### TEXTO SELECIONADO
====

258 árvores, no mínimo, serão mortas para dar lugar à avenida Makio Sato

Por: Aida Franco


Aida Franco de Lima – Professora universitária. Dr.ª e Mestre em Comunicação e Semiótica (PUC-SP), Jornalista e Especialista em Educação Patrimonial (UEPG - PR); Guia Especializada em Atrativos Turísticos Naturais (SENAC - EMBRATUR);Técnica em Vestuário (CEEP - PR); escritora (Série: Guardador de Palavras da Gabi).

Peroba no meio do caminho, ela só sobrevive se estiver junto de outras espécies; sozinha, vai morrer como as demais que existiam espalhadas pela Cidade e foram cortadas porque secaram ou colocavam em risco a população (Foto: Anonimato)


O Cinturão Verde levou mais um nocaute nessa segunda-feira, 23, em Cianorte - PR. Sem Audiência Pública, nem mesmo virtual, por unanimidade foi aprovada na Câmara dos Vereadores a ampliação do trecho da Ponte do Rio Fantasminha. Ao longo do tempo, o trecho que era de terra e ligava Cianorte à Zona Rural, virou Avenida Makio Sato (o nome é de um falecido funcionário do antigo ITCF – Instituto de Terras, Cartografia e Florestas, ex IAP – Instituto Ambiental do Paraná e atual IAT – Instituto Água e Terra). Haja dinheiro para mudar tantos os nomes de um órgão e, consequentemente, todo o material gráfico que o identifica, desde os carros a um carimbo, sendo que na sua essência seu dever deveria ser o mesmo. Mas vamos voltar ao nocaute, o gancho de direita no nosso resto de floresta.

====

Dados de rastreamento de pontos
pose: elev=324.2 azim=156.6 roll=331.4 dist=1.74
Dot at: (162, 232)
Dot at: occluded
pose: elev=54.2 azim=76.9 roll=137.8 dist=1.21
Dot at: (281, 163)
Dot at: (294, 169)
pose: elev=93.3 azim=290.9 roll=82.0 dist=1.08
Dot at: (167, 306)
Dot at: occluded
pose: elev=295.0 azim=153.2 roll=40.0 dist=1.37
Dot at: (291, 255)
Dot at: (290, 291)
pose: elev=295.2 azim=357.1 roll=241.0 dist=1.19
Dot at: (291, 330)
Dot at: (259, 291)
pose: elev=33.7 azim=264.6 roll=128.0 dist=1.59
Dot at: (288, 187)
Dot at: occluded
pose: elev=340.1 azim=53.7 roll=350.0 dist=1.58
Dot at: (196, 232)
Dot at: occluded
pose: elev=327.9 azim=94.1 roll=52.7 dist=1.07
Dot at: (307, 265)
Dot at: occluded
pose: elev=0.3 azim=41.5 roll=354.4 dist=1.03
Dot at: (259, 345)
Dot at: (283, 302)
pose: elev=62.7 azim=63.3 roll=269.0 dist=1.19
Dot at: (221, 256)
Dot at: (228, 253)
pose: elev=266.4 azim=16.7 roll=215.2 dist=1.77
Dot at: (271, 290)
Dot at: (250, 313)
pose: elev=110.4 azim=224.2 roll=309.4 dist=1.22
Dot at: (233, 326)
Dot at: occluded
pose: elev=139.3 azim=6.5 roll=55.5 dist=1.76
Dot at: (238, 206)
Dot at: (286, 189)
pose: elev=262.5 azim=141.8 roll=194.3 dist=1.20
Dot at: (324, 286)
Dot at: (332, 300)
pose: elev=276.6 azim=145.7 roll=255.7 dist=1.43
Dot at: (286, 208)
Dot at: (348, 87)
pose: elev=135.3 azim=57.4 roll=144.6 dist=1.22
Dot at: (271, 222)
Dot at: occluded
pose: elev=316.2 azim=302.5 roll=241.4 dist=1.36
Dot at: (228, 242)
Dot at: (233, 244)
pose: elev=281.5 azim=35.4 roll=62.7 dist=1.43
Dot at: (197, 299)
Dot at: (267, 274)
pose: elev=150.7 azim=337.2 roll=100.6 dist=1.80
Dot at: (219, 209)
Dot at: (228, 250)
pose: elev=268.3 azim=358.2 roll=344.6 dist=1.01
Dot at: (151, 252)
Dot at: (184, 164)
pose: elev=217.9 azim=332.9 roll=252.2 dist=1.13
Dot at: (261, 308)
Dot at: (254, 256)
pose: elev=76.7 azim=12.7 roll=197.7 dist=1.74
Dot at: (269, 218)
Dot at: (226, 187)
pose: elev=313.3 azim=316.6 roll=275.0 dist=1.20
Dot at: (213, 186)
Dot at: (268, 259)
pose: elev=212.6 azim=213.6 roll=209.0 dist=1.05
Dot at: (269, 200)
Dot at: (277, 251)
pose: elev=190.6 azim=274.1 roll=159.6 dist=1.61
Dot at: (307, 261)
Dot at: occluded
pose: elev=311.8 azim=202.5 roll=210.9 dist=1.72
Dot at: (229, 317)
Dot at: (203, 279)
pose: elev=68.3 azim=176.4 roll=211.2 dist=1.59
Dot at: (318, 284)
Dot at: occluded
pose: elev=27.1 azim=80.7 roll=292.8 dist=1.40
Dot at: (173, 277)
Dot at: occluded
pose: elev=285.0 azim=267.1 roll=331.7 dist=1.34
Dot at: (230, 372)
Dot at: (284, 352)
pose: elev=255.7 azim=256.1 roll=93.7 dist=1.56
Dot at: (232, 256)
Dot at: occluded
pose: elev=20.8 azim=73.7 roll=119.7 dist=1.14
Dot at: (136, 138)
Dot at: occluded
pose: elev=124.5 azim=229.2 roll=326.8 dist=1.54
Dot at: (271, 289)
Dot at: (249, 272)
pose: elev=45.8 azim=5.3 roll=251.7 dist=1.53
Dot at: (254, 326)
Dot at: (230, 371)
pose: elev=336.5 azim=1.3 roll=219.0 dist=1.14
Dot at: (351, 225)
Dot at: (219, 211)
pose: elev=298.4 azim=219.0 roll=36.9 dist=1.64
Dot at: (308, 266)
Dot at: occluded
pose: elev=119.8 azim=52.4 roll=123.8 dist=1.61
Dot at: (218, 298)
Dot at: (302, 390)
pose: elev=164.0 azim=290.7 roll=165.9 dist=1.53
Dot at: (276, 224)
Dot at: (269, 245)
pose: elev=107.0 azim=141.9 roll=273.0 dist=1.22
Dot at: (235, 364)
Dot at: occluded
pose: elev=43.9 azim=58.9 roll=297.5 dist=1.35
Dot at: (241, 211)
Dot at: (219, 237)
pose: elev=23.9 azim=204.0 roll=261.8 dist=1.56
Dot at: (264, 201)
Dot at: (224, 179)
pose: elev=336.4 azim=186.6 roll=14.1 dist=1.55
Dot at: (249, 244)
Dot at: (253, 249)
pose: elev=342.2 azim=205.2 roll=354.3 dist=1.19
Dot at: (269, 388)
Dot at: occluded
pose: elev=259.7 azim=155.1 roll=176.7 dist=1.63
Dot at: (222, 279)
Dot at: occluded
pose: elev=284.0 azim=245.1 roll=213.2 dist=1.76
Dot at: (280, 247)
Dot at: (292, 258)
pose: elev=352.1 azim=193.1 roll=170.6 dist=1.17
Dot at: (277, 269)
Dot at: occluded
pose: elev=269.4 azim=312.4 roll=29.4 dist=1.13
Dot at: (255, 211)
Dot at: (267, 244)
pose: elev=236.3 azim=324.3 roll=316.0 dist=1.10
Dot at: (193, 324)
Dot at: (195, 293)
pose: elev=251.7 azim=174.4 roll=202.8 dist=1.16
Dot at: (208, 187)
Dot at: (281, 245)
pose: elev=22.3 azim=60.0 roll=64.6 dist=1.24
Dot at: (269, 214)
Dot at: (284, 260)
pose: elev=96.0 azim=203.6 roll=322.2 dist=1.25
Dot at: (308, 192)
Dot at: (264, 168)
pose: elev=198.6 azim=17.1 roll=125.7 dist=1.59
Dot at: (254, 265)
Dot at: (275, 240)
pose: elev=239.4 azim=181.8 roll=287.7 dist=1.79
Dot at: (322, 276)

====

### OBJETIVO DO EXERCÍCIO
Transcreva literalmente o trecho do texto sobre a avenida Makio Sato que começa em "258 árvores, no" e segue até "Palavras da Gabi).".

### EXERCÍCIO RESOLVIDO
258 árvores, no mínimo, serão mortas para dar lugar à avenida Makio Sato

Por: Aida Franco


Aida Franco de Lima – Professora universitária. Dr.ª e Mestre em Comunicação e Semiótica (PUC-SP), Jornalista e Especialista em Educação Patrimonial (UEPG - PR); Guia Especializada em Atrativos Turísticos Naturais (SENAC - EMBRATUR);Técnica em Vestuário (CEEP - PR); escritora (Série: Guardador de Palavras da Gabi).